Thursday, April 07, 2005

ANWR News and Cost-Benefit Analysis Out of the Box

If you haven't been over to this site in a while, go to ANWR News and check out the fine work this journalist is doing. His recent posts, among them a senator's demand for details on U.S. oil exports that is denied, a polar bear focus, and an honest talk about the "drilling footprint" are especially worth note.

His posts brought to mind an environmental economics class I took as an undergraduate at the University of Michigan's School of Natural Resources and Environment. Aside from the usual microeconomic perspectives on natural resources, we studied somewhat "out-of-the-box" concepts like the following two, which should be discussed in light of the ANWR controversy:

1) Existence Value :

"Value from knowing environmental goods exist independent of use or option value. If we lose a species in the wild, such as the Bengal tiger, very few of us will have our welfare directly affected by not being able to see it, photograph it or hear it. That 'use value' is very small. But many people will lose the option to do that in the future, should they care to. Economists call that 'option value.' Further, many people around the world derive some benefit just from knowing that Bengal tigers exist in the wild. That is 'existence value.'"

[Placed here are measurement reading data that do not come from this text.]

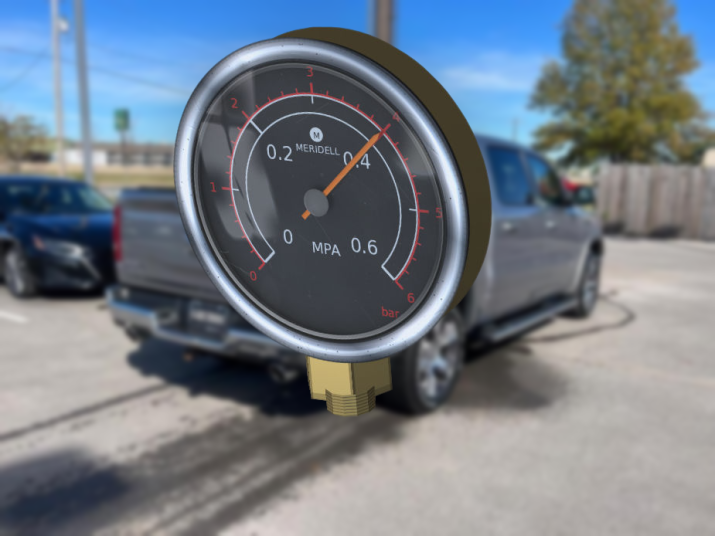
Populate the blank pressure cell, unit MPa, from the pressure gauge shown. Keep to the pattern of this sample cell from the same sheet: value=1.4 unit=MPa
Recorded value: value=0.4 unit=MPa
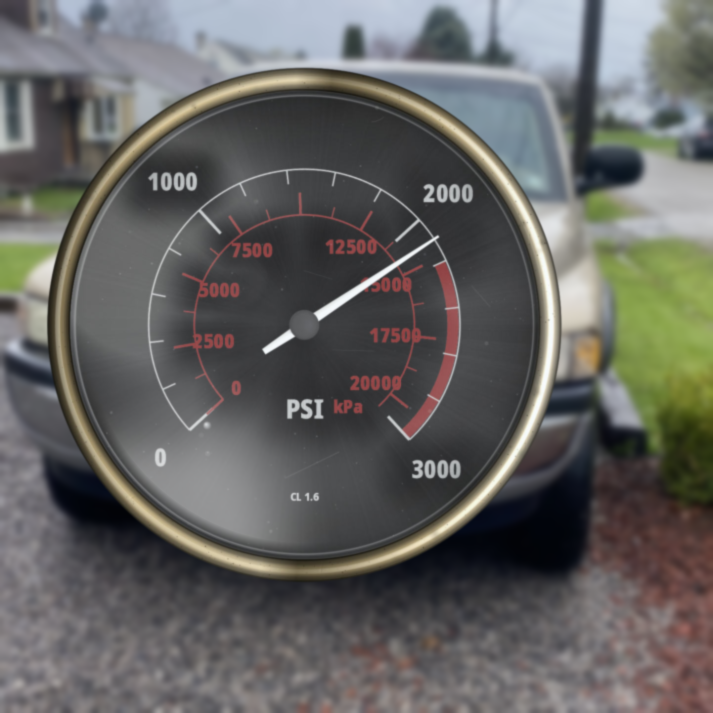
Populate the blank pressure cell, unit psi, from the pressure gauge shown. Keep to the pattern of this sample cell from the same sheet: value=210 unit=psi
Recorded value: value=2100 unit=psi
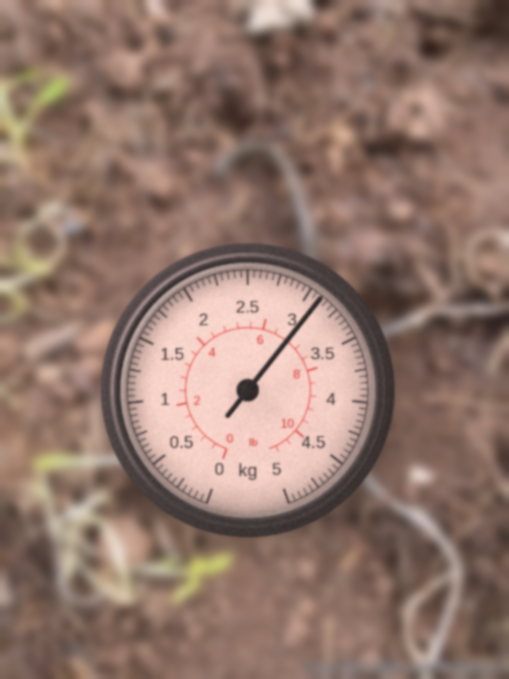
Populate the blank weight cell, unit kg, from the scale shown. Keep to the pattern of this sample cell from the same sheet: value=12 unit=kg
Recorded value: value=3.1 unit=kg
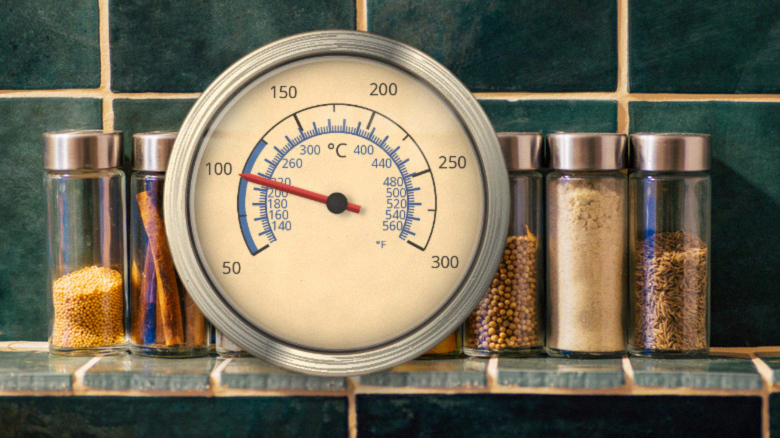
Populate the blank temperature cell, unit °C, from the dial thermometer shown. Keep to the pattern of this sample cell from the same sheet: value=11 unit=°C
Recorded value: value=100 unit=°C
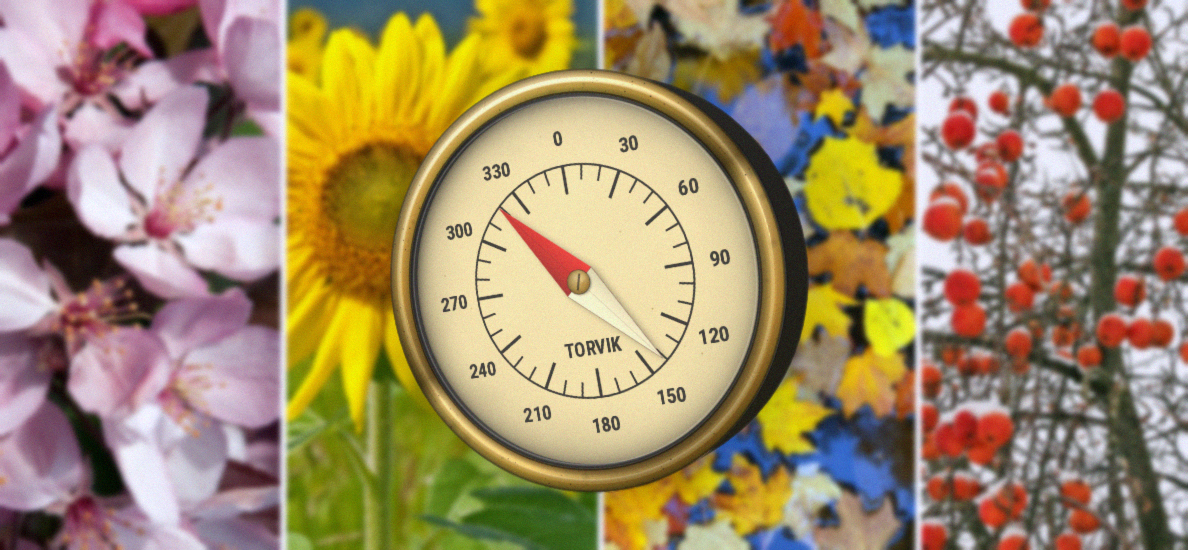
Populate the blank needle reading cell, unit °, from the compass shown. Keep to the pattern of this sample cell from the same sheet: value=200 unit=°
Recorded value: value=320 unit=°
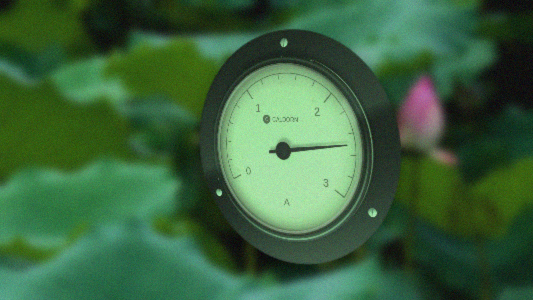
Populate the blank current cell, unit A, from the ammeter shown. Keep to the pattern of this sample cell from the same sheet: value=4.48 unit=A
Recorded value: value=2.5 unit=A
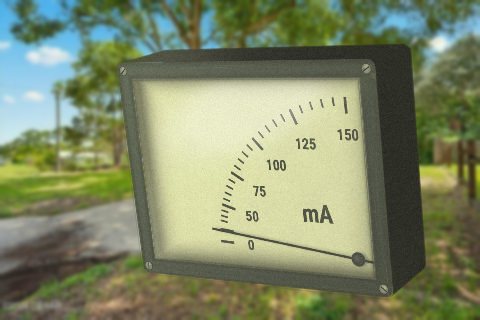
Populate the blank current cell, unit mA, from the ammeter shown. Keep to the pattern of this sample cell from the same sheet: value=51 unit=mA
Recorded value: value=25 unit=mA
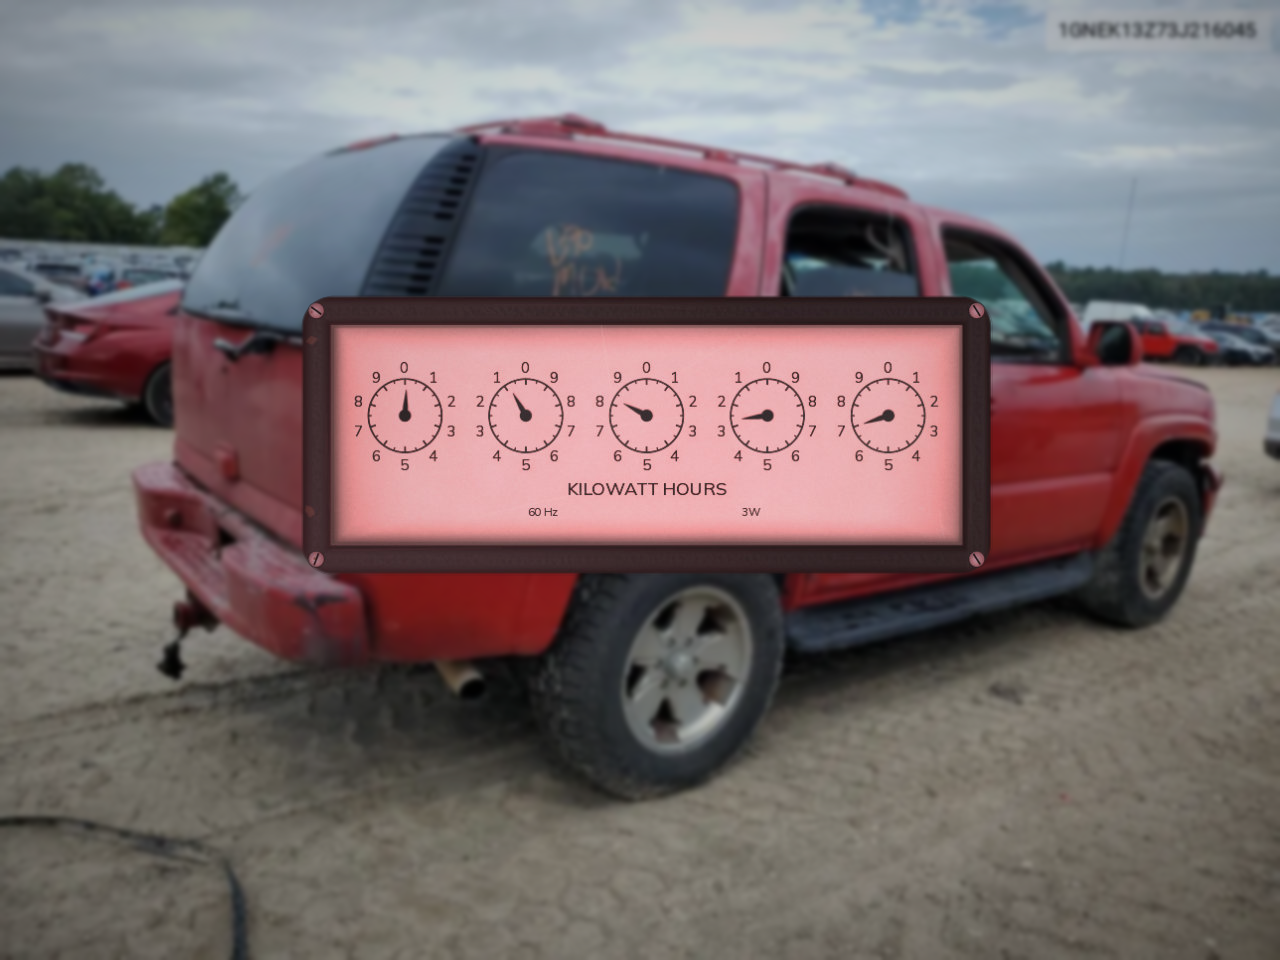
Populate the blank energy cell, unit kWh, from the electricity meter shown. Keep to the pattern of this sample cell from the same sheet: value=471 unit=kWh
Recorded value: value=827 unit=kWh
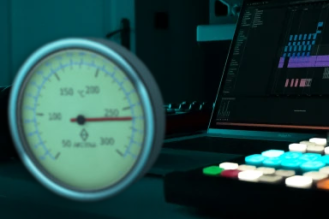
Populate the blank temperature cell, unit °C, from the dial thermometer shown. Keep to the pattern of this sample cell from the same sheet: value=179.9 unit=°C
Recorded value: value=260 unit=°C
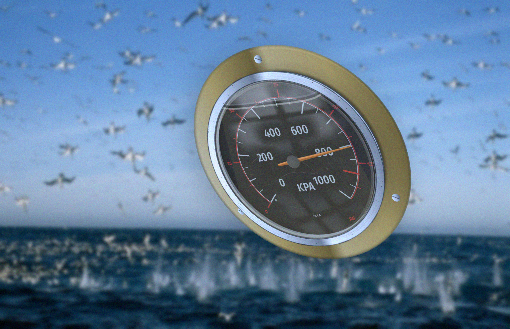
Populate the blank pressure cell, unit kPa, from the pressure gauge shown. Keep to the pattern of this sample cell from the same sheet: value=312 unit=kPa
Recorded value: value=800 unit=kPa
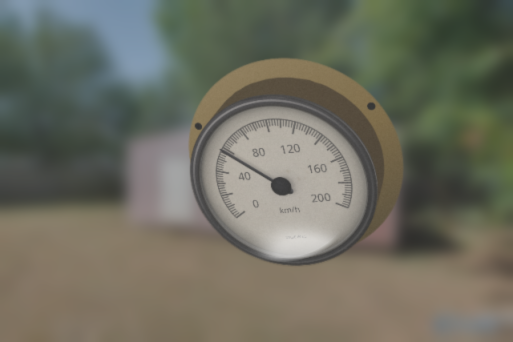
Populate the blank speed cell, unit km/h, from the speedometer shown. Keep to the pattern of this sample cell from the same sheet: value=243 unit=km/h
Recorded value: value=60 unit=km/h
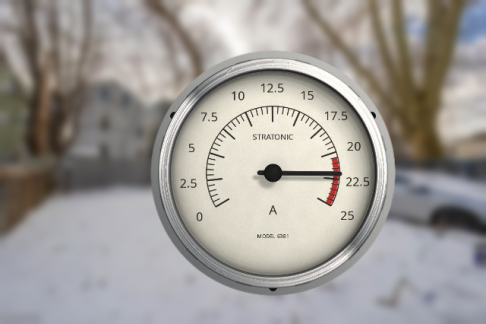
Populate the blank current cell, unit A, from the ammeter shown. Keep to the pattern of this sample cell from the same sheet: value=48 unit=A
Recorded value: value=22 unit=A
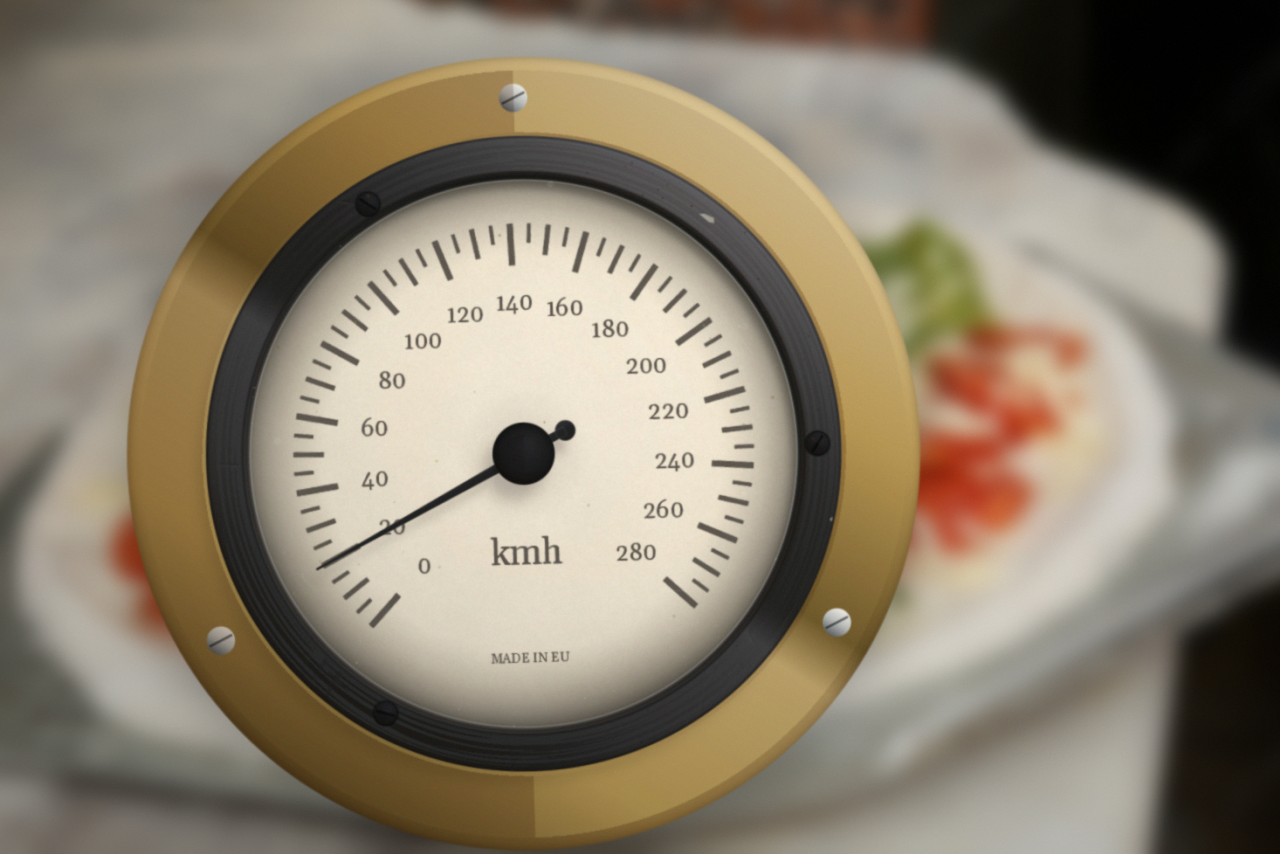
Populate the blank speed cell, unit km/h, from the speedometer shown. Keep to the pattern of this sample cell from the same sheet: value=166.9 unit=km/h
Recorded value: value=20 unit=km/h
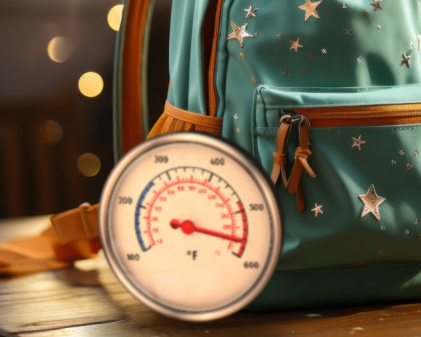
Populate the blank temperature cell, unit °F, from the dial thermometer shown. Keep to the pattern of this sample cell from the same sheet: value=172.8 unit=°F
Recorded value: value=560 unit=°F
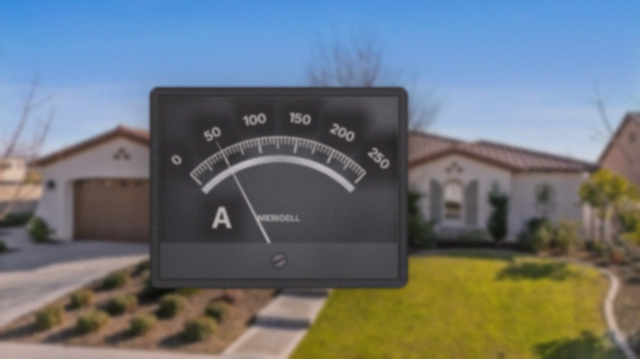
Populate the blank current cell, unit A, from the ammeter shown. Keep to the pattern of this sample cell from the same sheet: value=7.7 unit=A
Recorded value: value=50 unit=A
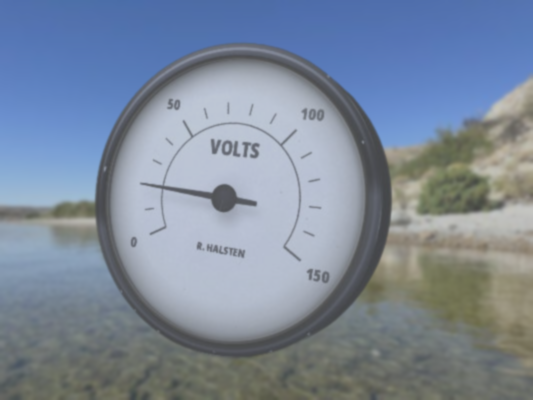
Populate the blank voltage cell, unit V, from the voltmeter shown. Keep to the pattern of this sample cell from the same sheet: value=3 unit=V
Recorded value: value=20 unit=V
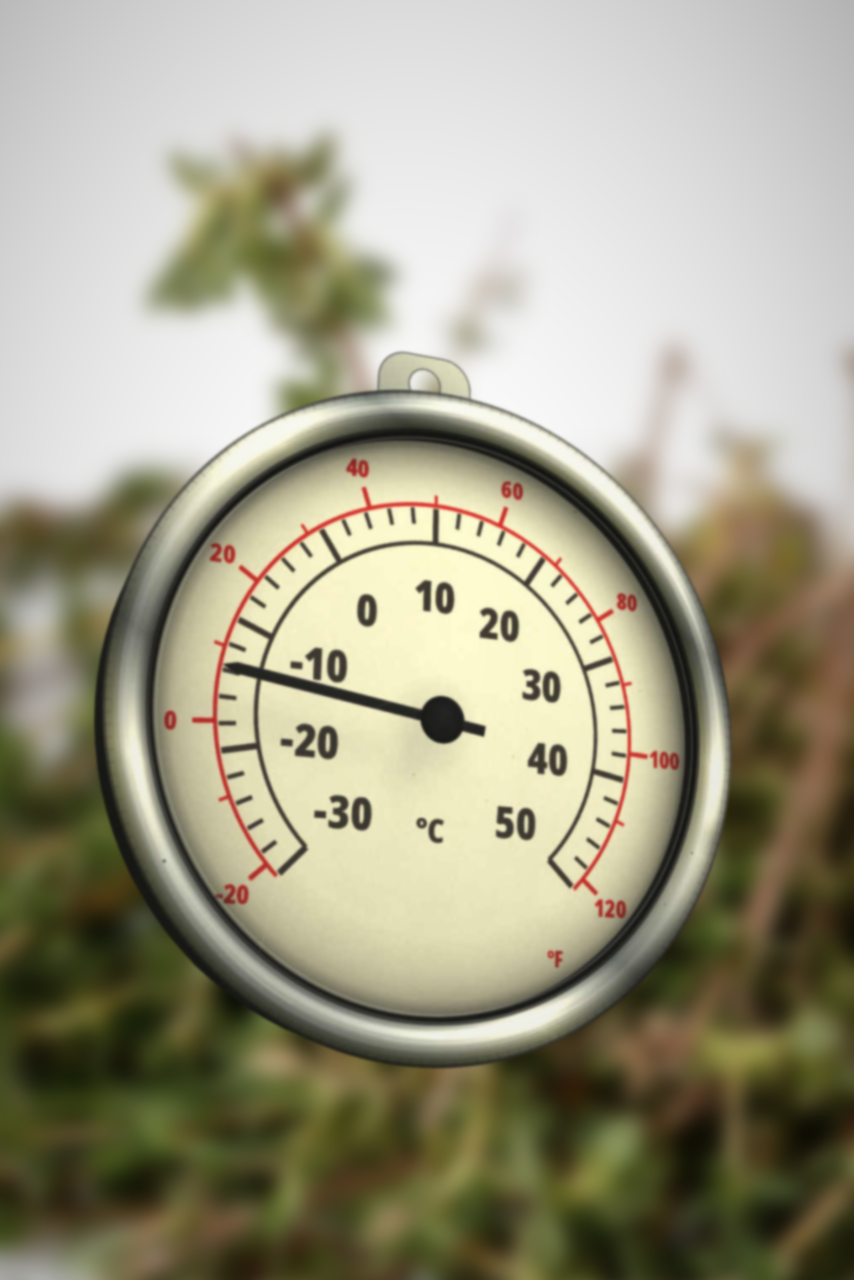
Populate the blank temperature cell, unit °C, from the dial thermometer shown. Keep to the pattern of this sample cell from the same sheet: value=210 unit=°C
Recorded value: value=-14 unit=°C
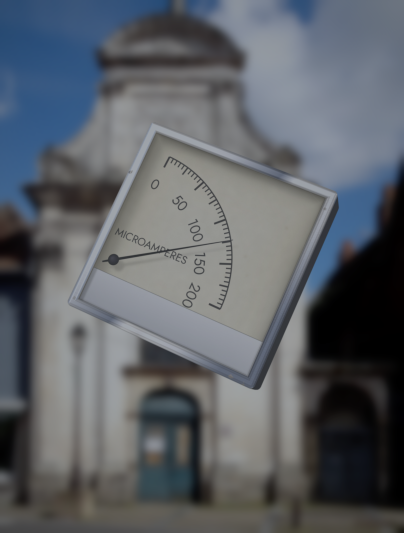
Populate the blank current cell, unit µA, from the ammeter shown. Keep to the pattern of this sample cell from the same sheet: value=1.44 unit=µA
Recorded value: value=125 unit=µA
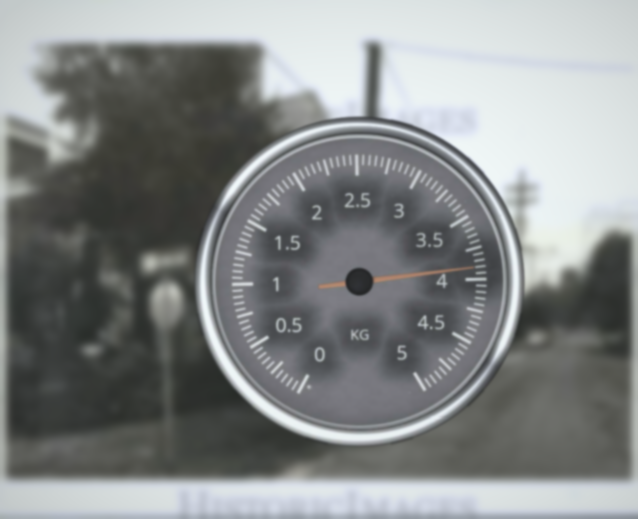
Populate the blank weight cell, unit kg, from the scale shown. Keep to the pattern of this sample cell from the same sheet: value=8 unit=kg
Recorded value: value=3.9 unit=kg
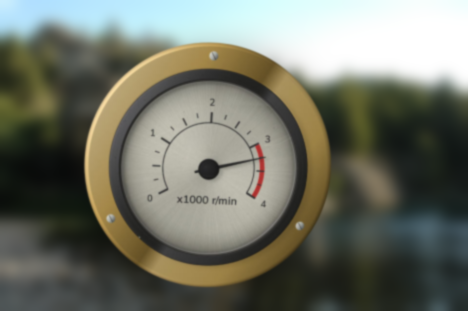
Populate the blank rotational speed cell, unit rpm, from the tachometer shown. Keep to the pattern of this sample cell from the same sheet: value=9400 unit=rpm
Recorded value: value=3250 unit=rpm
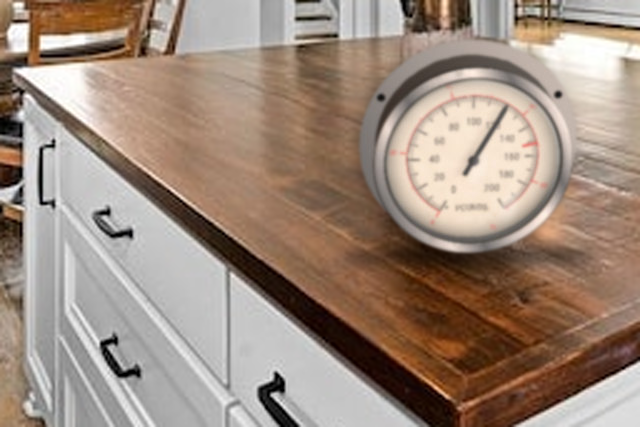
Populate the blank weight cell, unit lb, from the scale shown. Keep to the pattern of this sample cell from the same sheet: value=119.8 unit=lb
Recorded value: value=120 unit=lb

What is the existence value of the ANWR coastal plain and its caribou, polar bears, gray wolves, nesting birds? For that matter, what existence value should or does attach to the landscape as whole, unscathed, and rare?

2) Coase's Theorem :

"The assertion that if property rights are properly defined, then people will be forced to pay for any negative externalities they impose on others, and market transactions will produced efficient outcomes."

Here, property rights are not properly defined, because ANWR, despite the provision setting aside the 1002 area for potential future drilling, is federal property; as such, oil companies should not have more influence over its use than you and I and the other 270 million Americans do. Because of lobbyists and republican-representative government (which for the most part I happen to like, don't get me wrong), the vox populi takes second seat.

I submit that because of the existence value of the ANWR coastal plain, the negative externalities of drilling (degredation of the non-economic value of the plain and its inhabitants) cannot be offset by in-kind or other "payments" of any kind. (Or payoffs by 25 years "without Saudi Oil," which is a spin concept I and many others have deflated.)

Where housing and industrial developers are usually required to offset destruction of wetlands by creating new ones (which is itself hugely controversial because the quality of the "man-created" wetlands is often strikingly less), the oil companies or the complicit federal government agencies/Congresspeople who want drilling cannot "create" another ANWR.

That said, what about paying for the negative externalities of oil production and use in order to create more efficient outcomes? Emission taxes, regulatory fees, oil prices to some extent do this. These are beginnings. I'd like to find a comprehensive evaluation of all the negative externalities of oil production and use. Does anyone know of one?

By the way, I got the two definitions from an interesting site, The Environmental Valuation and Cost-Benefit Website.